Quelle réponse faites-vous à ceux qui s'inquiètent de l'intégrisme musulman ?
D'abord, je pense que c'est une question qui relève du président de la République, et non du ministre de l'Intérieur. C'est l'institution présidentielle qui est en charge de l'unité du pays. Deuxièmement, il est très important d'éviter de donner une prime à l'intégrisme. Pour cela, l'implication financière de l'Etat doit être forte, afin d'éviter que des Etats extérieurs conduisant une politique d'islamisation intégriste le fasse à notre place. C'est un sujet qu'il faut traiter les yeux ouverts.
Une question à l'ancien ministre de l'Education : quelle mesure phare allez-vous proposer en matière d'éducation ?
Pour moi, il y en a deux. Premièrement, on ne doit plus pouvoir faire entrer en sixième un élève qui ne sait pas lire. On ne peut plus accepter que 15 % des enfants soient exclus à vie simplement parce qu'on a échoué à leur apprendre la lecture. Cela aura d'ailleurs un effet en cascade : on ne laissera plus passer un enfant d'une classe à une autre sans qu'il sache lire. Deuxième mesure : il faut mettre les 5 % d'élèves violents dans des institutions adaptées. Le respect des enseignants est le commencement de l'équilibre.
L'insécurité, les quartiers, l'illettrisme Ce sont des sujets évoqués par tous les candidats. Quel sera le " plus " Bayrou ?
Une démarche nouvelle : des institutions plus fortes pour sortir de l'impuissance et, sur trois ou quatre sujets vitaux, une démarche de rassemblement national. Il y a des sujets qui légitimement doivent donner lieu à une confrontation droite / gauche : la dépense publique, le travail, l'idée qu'on se fait de la fiscalité Mais il y a aussi des sujets - ceux que l'on vient d'évoquer - qui doivent désormais être sanctuarisés, c'est-à-dire considérés comme échappant à l'affrontement bloc contre bloc. Sinon, on n'arrivera jamais à régler le problème de la sécurité, des banlieues D'ailleurs, aucune des mesures dans ce domaine que je viens de vous énoncer ne relève d'une politique de droite ou de gauche, mais de ce que j'ai baptisé une "France réunie".
Vous faites le pari que les Français sont prêts à entendre ce discours ?

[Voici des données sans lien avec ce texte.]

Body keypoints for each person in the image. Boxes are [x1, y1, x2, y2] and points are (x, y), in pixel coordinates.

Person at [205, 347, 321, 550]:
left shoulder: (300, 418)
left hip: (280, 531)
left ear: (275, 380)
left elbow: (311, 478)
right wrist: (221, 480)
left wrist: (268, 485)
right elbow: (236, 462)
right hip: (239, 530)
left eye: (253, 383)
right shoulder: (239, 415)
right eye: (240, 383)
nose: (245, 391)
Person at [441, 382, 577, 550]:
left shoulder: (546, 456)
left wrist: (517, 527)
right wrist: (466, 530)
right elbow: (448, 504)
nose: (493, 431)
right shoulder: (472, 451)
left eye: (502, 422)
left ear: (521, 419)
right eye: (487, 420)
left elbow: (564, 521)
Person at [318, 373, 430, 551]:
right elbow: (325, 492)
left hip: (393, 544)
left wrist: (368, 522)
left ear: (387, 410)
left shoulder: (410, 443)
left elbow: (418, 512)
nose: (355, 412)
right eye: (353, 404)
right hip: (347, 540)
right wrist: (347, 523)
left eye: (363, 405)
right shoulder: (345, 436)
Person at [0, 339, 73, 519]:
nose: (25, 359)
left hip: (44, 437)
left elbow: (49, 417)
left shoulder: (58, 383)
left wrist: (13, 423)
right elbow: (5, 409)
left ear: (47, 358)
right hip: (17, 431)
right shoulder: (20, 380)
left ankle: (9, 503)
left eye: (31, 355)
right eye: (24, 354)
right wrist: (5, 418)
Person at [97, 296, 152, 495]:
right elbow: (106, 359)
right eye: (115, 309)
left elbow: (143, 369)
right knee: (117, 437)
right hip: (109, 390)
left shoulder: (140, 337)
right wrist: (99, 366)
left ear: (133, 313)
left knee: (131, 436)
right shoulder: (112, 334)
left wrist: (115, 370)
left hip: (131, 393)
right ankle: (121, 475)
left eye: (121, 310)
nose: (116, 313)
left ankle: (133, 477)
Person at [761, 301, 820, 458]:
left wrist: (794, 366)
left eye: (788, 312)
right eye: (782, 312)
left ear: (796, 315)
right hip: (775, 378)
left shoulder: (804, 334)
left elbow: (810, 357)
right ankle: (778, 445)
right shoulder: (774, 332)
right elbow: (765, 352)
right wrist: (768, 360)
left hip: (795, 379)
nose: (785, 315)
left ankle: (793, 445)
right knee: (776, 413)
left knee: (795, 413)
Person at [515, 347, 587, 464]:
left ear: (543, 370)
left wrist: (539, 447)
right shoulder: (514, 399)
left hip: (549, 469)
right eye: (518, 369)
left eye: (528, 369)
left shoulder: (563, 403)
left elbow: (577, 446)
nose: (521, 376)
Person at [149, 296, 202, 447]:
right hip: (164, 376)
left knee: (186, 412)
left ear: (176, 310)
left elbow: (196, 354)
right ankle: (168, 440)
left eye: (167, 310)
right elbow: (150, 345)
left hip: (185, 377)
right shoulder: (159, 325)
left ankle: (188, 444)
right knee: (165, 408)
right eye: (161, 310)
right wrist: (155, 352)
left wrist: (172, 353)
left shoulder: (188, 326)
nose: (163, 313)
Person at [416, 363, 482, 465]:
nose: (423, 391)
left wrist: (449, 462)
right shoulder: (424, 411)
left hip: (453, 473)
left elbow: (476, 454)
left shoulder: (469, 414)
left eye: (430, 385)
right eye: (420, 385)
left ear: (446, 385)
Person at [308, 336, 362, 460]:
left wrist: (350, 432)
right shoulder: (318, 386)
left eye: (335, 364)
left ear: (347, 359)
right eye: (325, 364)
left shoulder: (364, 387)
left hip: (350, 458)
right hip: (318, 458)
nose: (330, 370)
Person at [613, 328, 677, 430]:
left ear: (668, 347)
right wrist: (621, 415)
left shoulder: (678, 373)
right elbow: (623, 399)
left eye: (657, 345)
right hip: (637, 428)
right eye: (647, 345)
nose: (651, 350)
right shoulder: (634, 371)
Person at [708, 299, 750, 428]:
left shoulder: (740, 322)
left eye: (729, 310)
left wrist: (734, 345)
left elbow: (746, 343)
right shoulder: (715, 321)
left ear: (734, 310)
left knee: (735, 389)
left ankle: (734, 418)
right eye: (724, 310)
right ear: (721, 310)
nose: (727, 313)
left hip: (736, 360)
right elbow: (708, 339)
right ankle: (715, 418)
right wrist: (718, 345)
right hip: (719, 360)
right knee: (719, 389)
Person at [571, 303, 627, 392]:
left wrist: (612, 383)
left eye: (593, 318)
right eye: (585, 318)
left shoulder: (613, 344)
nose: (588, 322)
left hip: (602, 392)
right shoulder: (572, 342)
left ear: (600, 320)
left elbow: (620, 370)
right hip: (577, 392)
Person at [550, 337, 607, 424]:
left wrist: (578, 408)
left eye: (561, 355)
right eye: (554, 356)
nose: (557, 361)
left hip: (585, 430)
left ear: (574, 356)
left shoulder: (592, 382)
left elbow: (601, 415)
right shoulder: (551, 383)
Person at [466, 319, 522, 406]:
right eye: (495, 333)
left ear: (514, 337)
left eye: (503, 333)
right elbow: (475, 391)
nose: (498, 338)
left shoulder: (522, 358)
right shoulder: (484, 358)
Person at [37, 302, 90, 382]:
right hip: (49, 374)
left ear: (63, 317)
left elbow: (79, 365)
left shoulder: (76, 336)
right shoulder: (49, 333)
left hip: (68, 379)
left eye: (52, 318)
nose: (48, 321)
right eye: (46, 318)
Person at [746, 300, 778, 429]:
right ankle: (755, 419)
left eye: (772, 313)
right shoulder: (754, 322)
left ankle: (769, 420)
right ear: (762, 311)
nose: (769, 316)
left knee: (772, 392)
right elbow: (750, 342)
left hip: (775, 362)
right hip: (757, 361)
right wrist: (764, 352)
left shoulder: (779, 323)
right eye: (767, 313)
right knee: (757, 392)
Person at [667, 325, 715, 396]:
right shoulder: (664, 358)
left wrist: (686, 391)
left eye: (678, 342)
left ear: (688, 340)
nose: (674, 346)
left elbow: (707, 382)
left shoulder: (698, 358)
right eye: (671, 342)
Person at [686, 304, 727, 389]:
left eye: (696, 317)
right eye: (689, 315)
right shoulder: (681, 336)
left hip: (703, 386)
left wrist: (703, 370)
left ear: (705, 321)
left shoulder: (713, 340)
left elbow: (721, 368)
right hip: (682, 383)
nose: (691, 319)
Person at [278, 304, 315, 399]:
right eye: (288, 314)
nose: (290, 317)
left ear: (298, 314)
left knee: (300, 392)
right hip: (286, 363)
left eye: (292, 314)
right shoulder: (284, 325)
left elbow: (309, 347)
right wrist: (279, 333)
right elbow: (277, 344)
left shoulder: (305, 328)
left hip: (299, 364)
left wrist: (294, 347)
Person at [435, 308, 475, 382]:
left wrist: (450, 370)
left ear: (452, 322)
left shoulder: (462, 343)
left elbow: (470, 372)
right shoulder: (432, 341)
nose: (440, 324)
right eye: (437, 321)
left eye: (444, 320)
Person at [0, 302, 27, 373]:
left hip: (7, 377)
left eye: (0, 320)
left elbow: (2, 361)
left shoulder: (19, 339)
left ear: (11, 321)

Les Français, oui. Mais le problème, c'est que le monde politique ne nous a pas habitués à sortir des sentiers largement battus. La gauche est prisonnière de son idéologie et la droite depuis vingt ans est incapable de se renouveler. Ce sont les mêmes usages et les mêmes discours, les mêmes attitudes et les mêmes mots. Si rien ne change, on retrouvera les mêmes échecs. Voilà pourquoi la question de la relève est cruciale pour la France.